Le public a applaudi pendant le black-out qui a suivi la négociation, à la fin apparente de la pièce. Mais il y a une coda, conçue et éclairée de façon spectaculaire dans le décor de Maldonado pour la scène et la conception d’éclairage d’Adam Honore, offrant l’espoir que, même dans le divertissement commercial, il y a de la place pour raconter une histoire horrible.

L’histoire derrière l’histoire du XIXe siècle que Katie veut raconter est elle-même fascinante (voir un bref documentaire de PBS sur le lynchage de 1871), et l’écho du sectarisme anti-asiatique passé dans le monde d’aujourd’hui est difficile à manquer. L’exploration de la dynamique du pouvoir affectant les groupes marginalisés dans l’industrie du cinéma et de la télévision est tout aussi intéressante. Dans un exemple de la façon dont ces thèmes sérieux peuvent être encadrés dans un package très divertissant qui est accueilli par un enthousiasme bien mérité du public, Exclusion réussit sur tous les plans.

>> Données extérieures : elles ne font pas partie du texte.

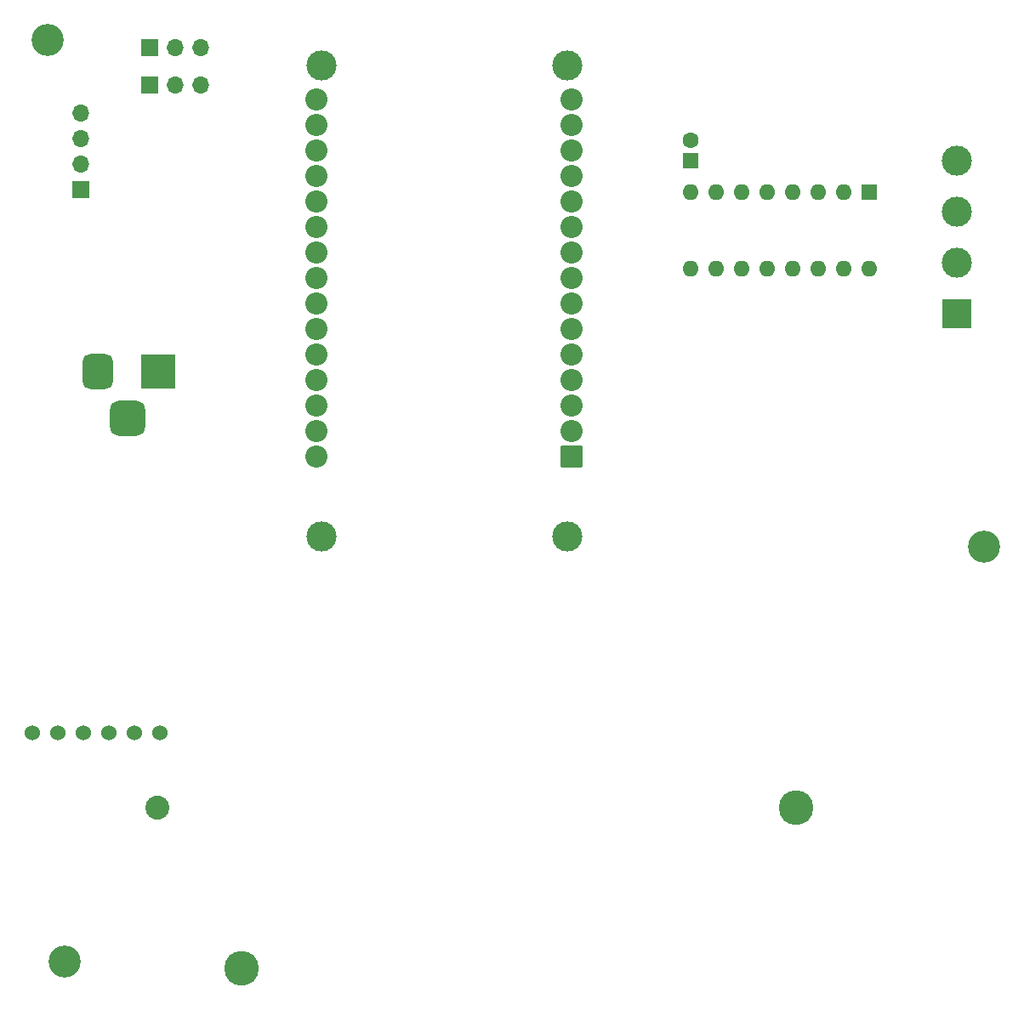
<source format=gbr>
%TF.GenerationSoftware,KiCad,Pcbnew,8.0.4+dfsg-1*%
%TF.CreationDate,2024-08-20T18:38:00-05:00*%
%TF.ProjectId,car-esp32-detector-de-obstaculos,6361722d-6573-4703-9332-2d6465746563,rev?*%
%TF.SameCoordinates,Original*%
%TF.FileFunction,Soldermask,Bot*%
%TF.FilePolarity,Negative*%
%FSLAX46Y46*%
G04 Gerber Fmt 4.6, Leading zero omitted, Abs format (unit mm)*
G04 Created by KiCad (PCBNEW 8.0.4+dfsg-1) date 2024-08-20 18:38:00*
%MOMM*%
%LPD*%
G01*
G04 APERTURE LIST*
G04 Aperture macros list*
%AMRoundRect*
0 Rectangle with rounded corners*
0 $1 Rounding radius*
0 $2 $3 $4 $5 $6 $7 $8 $9 X,Y pos of 4 corners*
0 Add a 4 corners polygon primitive as box body*
4,1,4,$2,$3,$4,$5,$6,$7,$8,$9,$2,$3,0*
0 Add four circle primitives for the rounded corners*
1,1,$1+$1,$2,$3*
1,1,$1+$1,$4,$5*
1,1,$1+$1,$6,$7*
1,1,$1+$1,$8,$9*
0 Add four rect primitives between the rounded corners*
20,1,$1+$1,$2,$3,$4,$5,0*
20,1,$1+$1,$4,$5,$6,$7,0*
20,1,$1+$1,$6,$7,$8,$9,0*
20,1,$1+$1,$8,$9,$2,$3,0*%
G04 Aperture macros list end*
%ADD10C,3.200000*%
%ADD11C,3.000000*%
%ADD12RoundRect,0.102000X1.000000X1.000000X-1.000000X1.000000X-1.000000X-1.000000X1.000000X-1.000000X0*%
%ADD13C,2.204000*%
%ADD14R,3.500000X3.500000*%
%ADD15RoundRect,0.750000X-0.750000X-1.000000X0.750000X-1.000000X0.750000X1.000000X-0.750000X1.000000X0*%
%ADD16RoundRect,0.875000X-0.875000X-0.875000X0.875000X-0.875000X0.875000X0.875000X-0.875000X0.875000X0*%
%ADD17C,1.524000*%
%ADD18R,1.700000X1.700000*%
%ADD19O,1.700000X1.700000*%
%ADD20C,2.390000*%
%ADD21C,3.450000*%
%ADD22R,1.600000X1.600000*%
%ADD23C,1.600000*%
%ADD24O,1.600000X1.600000*%
%ADD25R,3.000000X3.000000*%
G04 APERTURE END LIST*
D10*
%TO.C,*%
X43000000Y-38000000D03*
%TD*%
%TO.C,*%
X136200000Y-88500000D03*
%TD*%
%TO.C,REF\u002A\u002A*%
X44700000Y-129800000D03*
%TD*%
D11*
%TO.C,U1*%
X94780000Y-87475000D03*
X94780000Y-40525000D03*
X70270000Y-87475000D03*
X70270000Y-40525000D03*
D12*
X95200000Y-79515000D03*
D13*
X95200000Y-76975000D03*
X95200000Y-74435000D03*
X95200000Y-71895000D03*
X95200000Y-69355000D03*
X95200000Y-66815000D03*
X95200000Y-64275000D03*
X95200000Y-61735000D03*
X95200000Y-59195000D03*
X95200000Y-56655000D03*
X95200000Y-54115000D03*
X95200000Y-51575000D03*
X95200000Y-49035000D03*
X95200000Y-46495000D03*
X95200000Y-43955000D03*
X69800000Y-43955000D03*
X69800000Y-46495000D03*
X69800000Y-49035000D03*
X69800000Y-51575000D03*
X69800000Y-54115000D03*
X69800000Y-56655000D03*
X69800000Y-59195000D03*
X69800000Y-61735000D03*
X69800000Y-64275000D03*
X69800000Y-66815000D03*
X69800000Y-69355000D03*
X69800000Y-71895000D03*
X69800000Y-74435000D03*
X69800000Y-76975000D03*
X69800000Y-79515000D03*
%TD*%
D14*
%TO.C,J3*%
X54000000Y-71000000D03*
D15*
X48000000Y-71000000D03*
D16*
X51000000Y-75700000D03*
%TD*%
D17*
%TO.C,U3*%
X41460000Y-107000000D03*
X44000000Y-107000000D03*
X46540000Y-107000000D03*
X49080000Y-107000000D03*
X51620000Y-107000000D03*
X54160000Y-107000000D03*
%TD*%
D18*
%TO.C,J5*%
X53170000Y-42500000D03*
D19*
X55710000Y-42500000D03*
X58250000Y-42500000D03*
%TD*%
D18*
%TO.C,J2*%
X46300000Y-52940000D03*
D19*
X46300000Y-50400000D03*
X46300000Y-47860000D03*
X46300000Y-45320000D03*
%TD*%
D20*
%TO.C,BT1*%
X53970000Y-114500000D03*
D21*
X62300000Y-130500000D03*
X117500000Y-114500000D03*
%TD*%
D22*
%TO.C,C1*%
X107000000Y-50000000D03*
D23*
X107000000Y-48000000D03*
%TD*%
D18*
%TO.C,J1*%
X53170000Y-38750000D03*
D19*
X55710000Y-38750000D03*
X58250000Y-38750000D03*
%TD*%
D22*
%TO.C,U2*%
X124790000Y-53130000D03*
D24*
X122250000Y-53130000D03*
X119710000Y-53130000D03*
X117170000Y-53130000D03*
X114630000Y-53130000D03*
X112090000Y-53130000D03*
X109550000Y-53130000D03*
X107010000Y-53130000D03*
X107010000Y-60750000D03*
X109550000Y-60750000D03*
X112090000Y-60750000D03*
X114630000Y-60750000D03*
X117170000Y-60750000D03*
X119710000Y-60750000D03*
X122250000Y-60750000D03*
X124790000Y-60750000D03*
%TD*%
D25*
%TO.C,J4*%
X133500000Y-65240000D03*
D11*
X133500000Y-60160000D03*
X133500000Y-55080000D03*
X133500000Y-50000000D03*
%TD*%
M02*

</source>
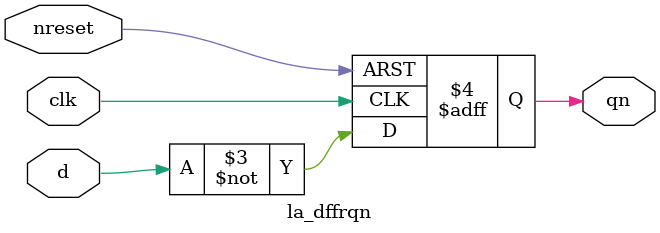
<source format=v>


module la_dffrqn #(
    parameter PROP = "DEFAULT"
) (
    input      d,
    input      clk,
    input      nreset,
    output reg qn
);

    always @(posedge clk or negedge nreset)
        if (!nreset) qn <= 1'b1;
        else qn <= ~d;

endmodule

</source>
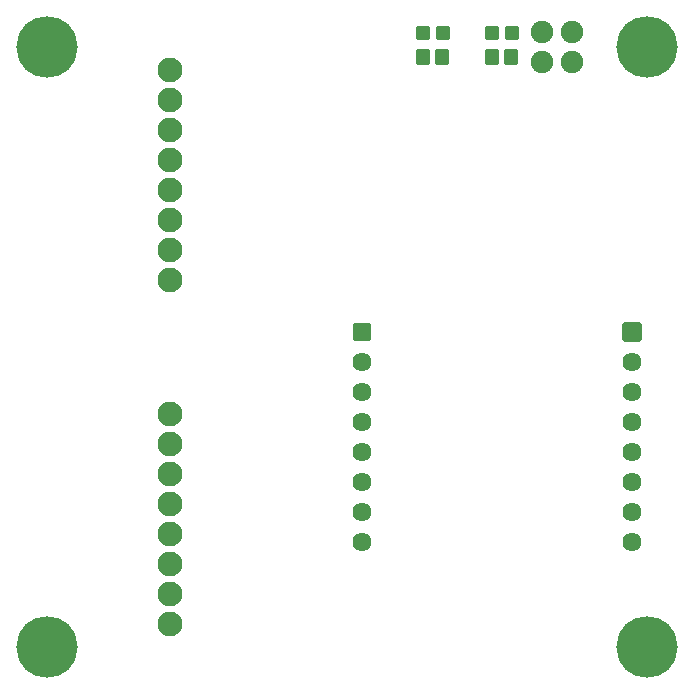
<source format=gts>
G04 Layer: TopSolderMaskLayer*
G04 EasyEDA v6.5.32, 2023-07-25 14:04:49*
G04 3427a68e04624d36b5ebd798919f52c8,5a6b42c53f6a479593ecc07194224c93,10*
G04 Gerber Generator version 0.2*
G04 Scale: 100 percent, Rotated: No, Reflected: No *
G04 Dimensions in millimeters *
G04 leading zeros omitted , absolute positions ,4 integer and 5 decimal *
%FSLAX45Y45*%
%MOMM*%

%AMMACRO1*1,1,$1,$2,$3*1,1,$1,$4,$5*1,1,$1,0-$2,0-$3*1,1,$1,0-$4,0-$5*20,1,$1,$2,$3,$4,$5,0*20,1,$1,$4,$5,0-$2,0-$3,0*20,1,$1,0-$2,0-$3,0-$4,0-$5,0*20,1,$1,0-$4,0-$5,$2,$3,0*4,1,4,$2,$3,$4,$5,0-$2,0-$3,0-$4,0-$5,$2,$3,0*%
%ADD10MACRO1,0.2032X-0.45X-0.5X-0.45X0.5*%
%ADD11MACRO1,0.2032X0.5X-0.55X-0.5X-0.55*%
%ADD12MACRO1,0.1016X-0.7074X0.7074X0.7074X0.7074*%
%ADD13C,1.6180*%
%ADD14MACRO1,0.2032X-0.7074X0.7074X0.7074X0.7074*%
%ADD15C,5.2032*%
%ADD16C,2.1016*%
%ADD17C,1.9016*%

%LPD*%
D10*
G01*
X3559891Y5575292D03*
G01*
X3729890Y5575292D03*
D11*
G01*
X3564892Y5372100D03*
G01*
X3724892Y5372100D03*
D12*
G01*
X3048000Y3048000D03*
D13*
G01*
X3048000Y2794000D03*
G01*
X3048000Y2540000D03*
G01*
X3048000Y2286000D03*
G01*
X3048000Y2032000D03*
G01*
X3048000Y1778000D03*
G01*
X3048000Y1524000D03*
G01*
X3048000Y1270000D03*
D14*
G01*
X5334000Y3048000D03*
D13*
G01*
X5334000Y2794000D03*
G01*
X5334000Y2540000D03*
G01*
X5334000Y2286000D03*
G01*
X5334000Y2032000D03*
G01*
X5334000Y1778000D03*
G01*
X5334000Y1524000D03*
G01*
X5334000Y1270000D03*
D11*
G01*
X4149092Y5372100D03*
G01*
X4309092Y5372100D03*
D10*
G01*
X4144091Y5575292D03*
G01*
X4314090Y5575292D03*
D15*
G01*
X5461000Y381000D03*
G01*
X381000Y381000D03*
G01*
X381000Y5461000D03*
G01*
X5461000Y5461000D03*
D16*
G01*
X1418793Y5260594D03*
G01*
X1418793Y5006594D03*
G01*
X1418793Y4752594D03*
G01*
X1418793Y4498594D03*
G01*
X1418793Y4244594D03*
G01*
X1418793Y3990594D03*
G01*
X1418793Y3736594D03*
G01*
X1418793Y3482594D03*
G01*
X1418818Y574294D03*
G01*
X1418818Y828294D03*
G01*
X1418818Y1082294D03*
G01*
X1418818Y1336294D03*
G01*
X1418818Y1590294D03*
G01*
X1418818Y1844294D03*
G01*
X1418818Y2098294D03*
G01*
X1418818Y2352294D03*
D17*
G01*
X4826000Y5588000D03*
G01*
X4826000Y5334000D03*
G01*
X4572000Y5334000D03*
G01*
X4572000Y5588000D03*
M02*

</source>
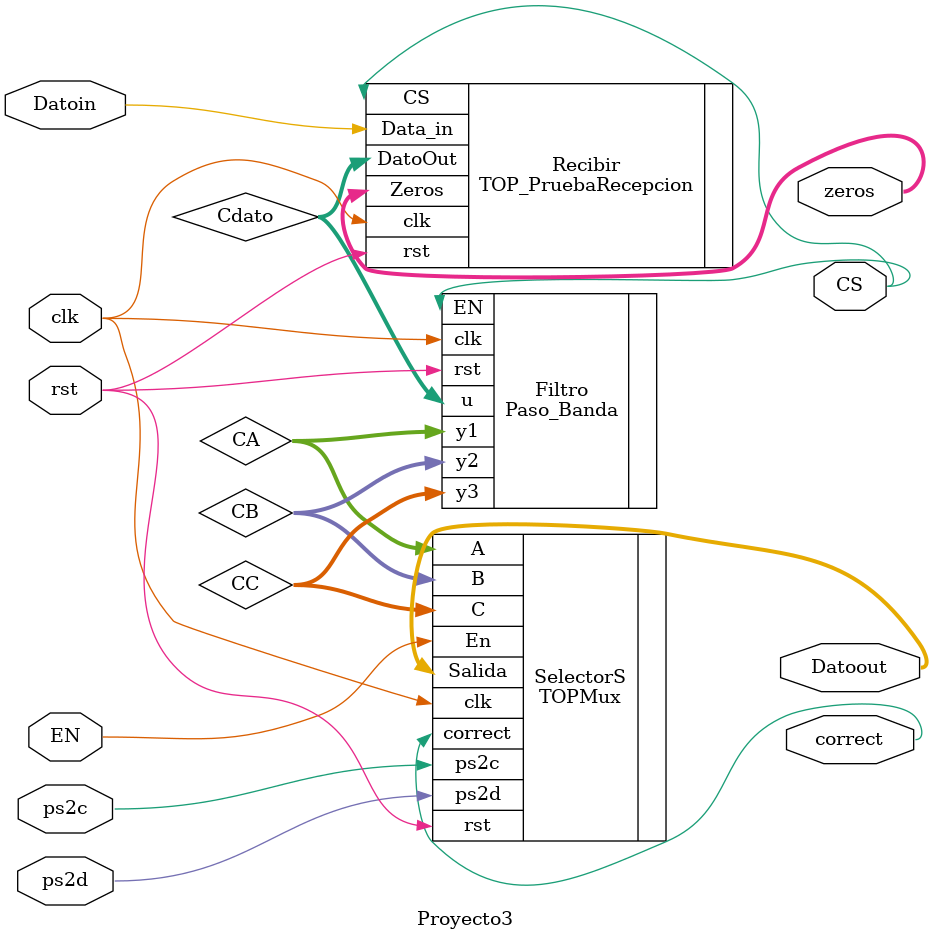
<source format=v>
`timescale 1ns / 1ps
module Proyecto3#(parameter sign=1, parameter pf=14, parameter mag=7,parameter size=sign+pf+mag)
(
    input Datoin,
	 input ps2d,
	 input ps2c,
	 input EN,
	 input rst,
    input clk,
    output [21:0] Datoout,
    output CS,
	 output correct,
	 output [3:0]zeros
    );
	 
wire signed [size-1:0] Cdato;
wire signed [size-1:0] CA;
wire signed [size-1:0] CB;
wire signed [size-1:0] CC;

Paso_Banda #(sign, pf, mag,size)
	Filtro
	(
		.u(Cdato),
		.clk(clk), 
		.rst(rst), 
		.EN(CS),
		.y1(CA),
		.y2(CB),
		.y3(CC)
    );

TOPMux #(size) SelectorS
(
    .ps2d(ps2d),
    .ps2c(ps2c),
    .En(EN),
    .rst(rst),
    .clk(clk),
    .A(CA),
    .B(CB),
    .C(CC),
	 .correct(correct),
    .Salida(Datoout)
    );
	 
TOP_PruebaRecepcion Recibir(
    .clk(clk),
    .rst(rst),
    .Data_in(Datoin),
	 .DatoOut(Cdato),
	 .Zeros(zeros),
	 .CS(CS)
    );

endmodule

</source>
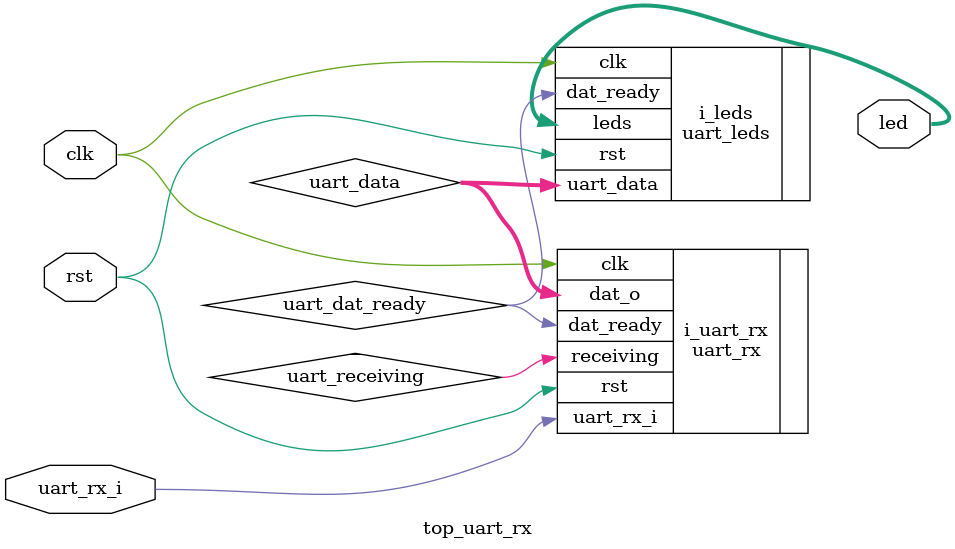
<source format=v>
module top_uart_rx
  (
    input            rst,
    input            clk,
    input            uart_rx_i,
    output [7:0]     led
  );

  wire uart_dat_ready;
  wire [7:0] uart_data;

  uart_rx
    //#(.G_FREQ_CLK(10**8),  // nexys4
    #(.G_FREQ_CLK(12*(10**6)), // alhambra 2
      .G_BAUD (115200)
    ) i_uart_rx
    (
      .rst       (rst),
      .clk       (clk),
      .uart_rx_i   (uart_rx_i),
      .receiving (uart_receiving),
      .dat_ready (uart_dat_ready),
      .dat_o     (uart_data)
    );

  uart_leds i_leds
    (
      .rst       (rst),
      .clk       (clk),
      .dat_ready (uart_dat_ready),
      .uart_data (uart_data),
      .leds      (led)
    );

endmodule


</source>
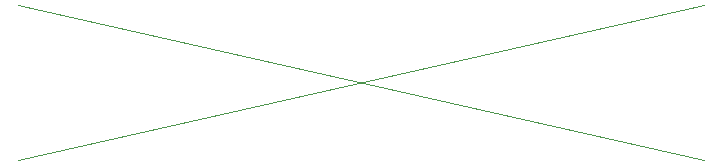
<source format=gbr>
%TF.GenerationSoftware,KiCad,Pcbnew,9.0.0*%
%TF.CreationDate,2025-03-31T15:03:09+01:00*%
%TF.ProjectId,vm_jacdaptor_no_swdio_0.1,766d5f6a-6163-4646-9170-746f725f6e6f,v0.1*%
%TF.SameCoordinates,PX58b1140PY3fe56c0*%
%TF.FileFunction,AssemblyDrawing,Bot*%
%FSLAX45Y45*%
G04 Gerber Fmt 4.5, Leading zero omitted, Abs format (unit mm)*
G04 Created by KiCad (PCBNEW 9.0.0) date 2025-03-31 15:03:09*
%MOMM*%
%LPD*%
G01*
G04 APERTURE LIST*
%ADD10C,0.100000*%
G04 APERTURE END LIST*
D10*
X-2905000Y1105000D02*
X2905000Y-205000D01*
X-2905000Y-205000D02*
X2905000Y1105000D01*
M02*

</source>
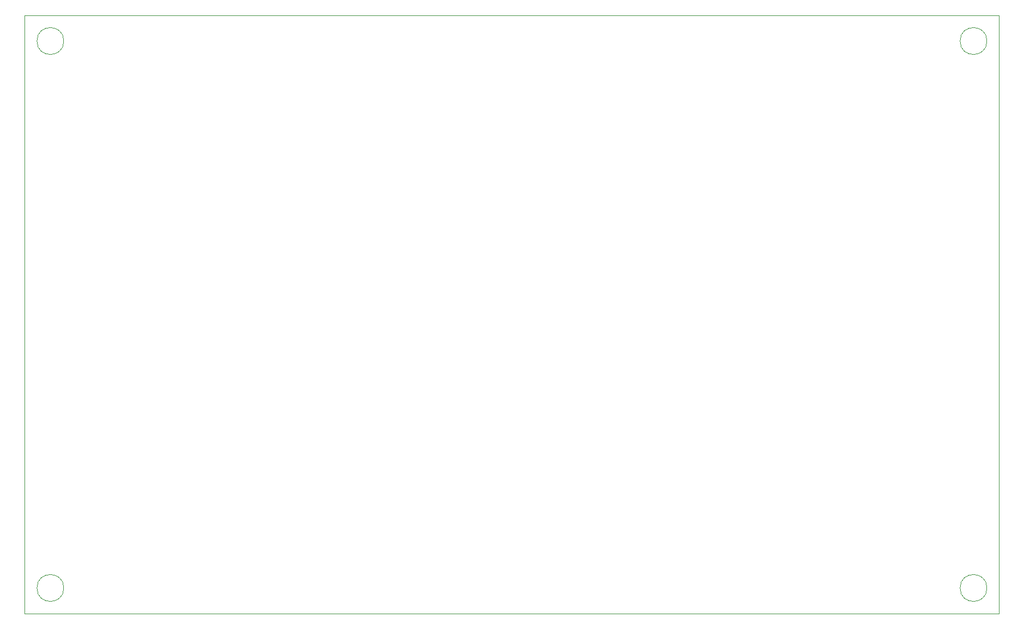
<source format=gm1>
G04 #@! TF.GenerationSoftware,KiCad,Pcbnew,7.0.8*
G04 #@! TF.CreationDate,2024-01-06T20:32:25+01:00*
G04 #@! TF.ProjectId,openautolab,6f70656e-6175-4746-9f6c-61622e6b6963,rev?*
G04 #@! TF.SameCoordinates,Original*
G04 #@! TF.FileFunction,Profile,NP*
%FSLAX46Y46*%
G04 Gerber Fmt 4.6, Leading zero omitted, Abs format (unit mm)*
G04 Created by KiCad (PCBNEW 7.0.8) date 2024-01-06 20:32:25*
%MOMM*%
%LPD*%
G01*
G04 APERTURE LIST*
G04 #@! TA.AperFunction,Profile*
%ADD10C,0.100000*%
G04 #@! TD*
G04 APERTURE END LIST*
D10*
X177260000Y-121920000D02*
G75*
G03*
X177260000Y-121920000I-2000000J0D01*
G01*
X177260000Y-40640000D02*
G75*
G03*
X177260000Y-40640000I-2000000J0D01*
G01*
X40100000Y-40640000D02*
G75*
G03*
X40100000Y-40640000I-2000000J0D01*
G01*
X40100000Y-121920000D02*
G75*
G03*
X40100000Y-121920000I-2000000J0D01*
G01*
X34290000Y-36830000D02*
X179070000Y-36830000D01*
X179070000Y-125740000D01*
X34290000Y-125740000D01*
X34290000Y-36830000D01*
M02*

</source>
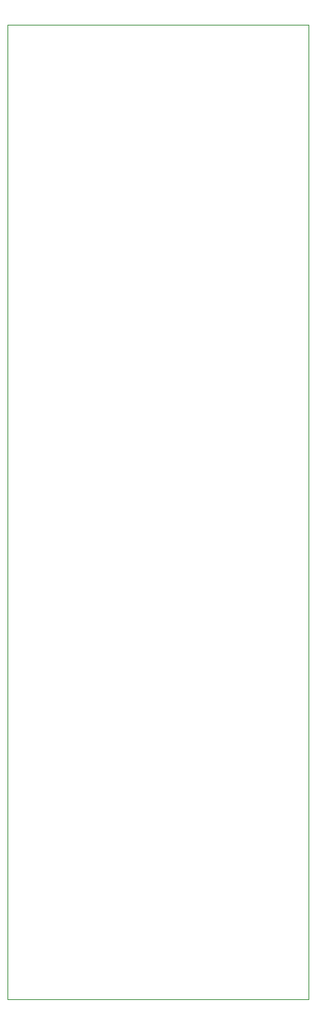
<source format=gbp>
G04 #@! TF.GenerationSoftware,KiCad,Pcbnew,(6.0.1)*
G04 #@! TF.CreationDate,2022-09-12T17:15:24+02:00*
G04 #@! TF.ProjectId,Output-mixer,4f757470-7574-42d6-9d69-7865722e6b69,rev?*
G04 #@! TF.SameCoordinates,Original*
G04 #@! TF.FileFunction,Paste,Bot*
G04 #@! TF.FilePolarity,Positive*
%FSLAX46Y46*%
G04 Gerber Fmt 4.6, Leading zero omitted, Abs format (unit mm)*
G04 Created by KiCad (PCBNEW (6.0.1)) date 2022-09-12 17:15:24*
%MOMM*%
%LPD*%
G01*
G04 APERTURE LIST*
G04 #@! TA.AperFunction,Profile*
%ADD10C,0.050000*%
G04 #@! TD*
G04 APERTURE END LIST*
D10*
X104175000Y-39325000D02*
X138175000Y-39325000D01*
X138175000Y-149325000D02*
X104175000Y-149325000D01*
X104175000Y-39325000D02*
X104175000Y-149325000D01*
X138175000Y-39325000D02*
X138175000Y-149325000D01*
M02*

</source>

Durée : 90 minutes sans entracte.

Exclusion se joue jusqu’au 25 juin 2023 au Kreeger Theatre at Arena Stage, 1101 6th St SW, Washington, DC. Des billets (56 $ à 95 $) peuvent être obtenus en ligne, par téléphone au 202-488-3300, ou en personne au bureau des ventes (mardi-dimanche, 12h-20h). Arena Stage propose des programmes d’économies, notamment des billets « pay your age » pour les moins de 30 ans, des réductions pour les étudiants et des « Southwest Nights » pour ceux qui vivent et travaillent dans le quartier sud-ouest du District. Pour en savoir plus, visitez arenastage.org/savings-programs.

Le programme pour Exclusion est en ligne ici.

Sécurité COVID : Arena Stage recommande mais n’exige pas que les clients portent des masques faciaux dans les théâtres, sauf lors de représentations occasionnelles nécessitant un masque. Pour des informations à jour, visitez arenastage.org/safety.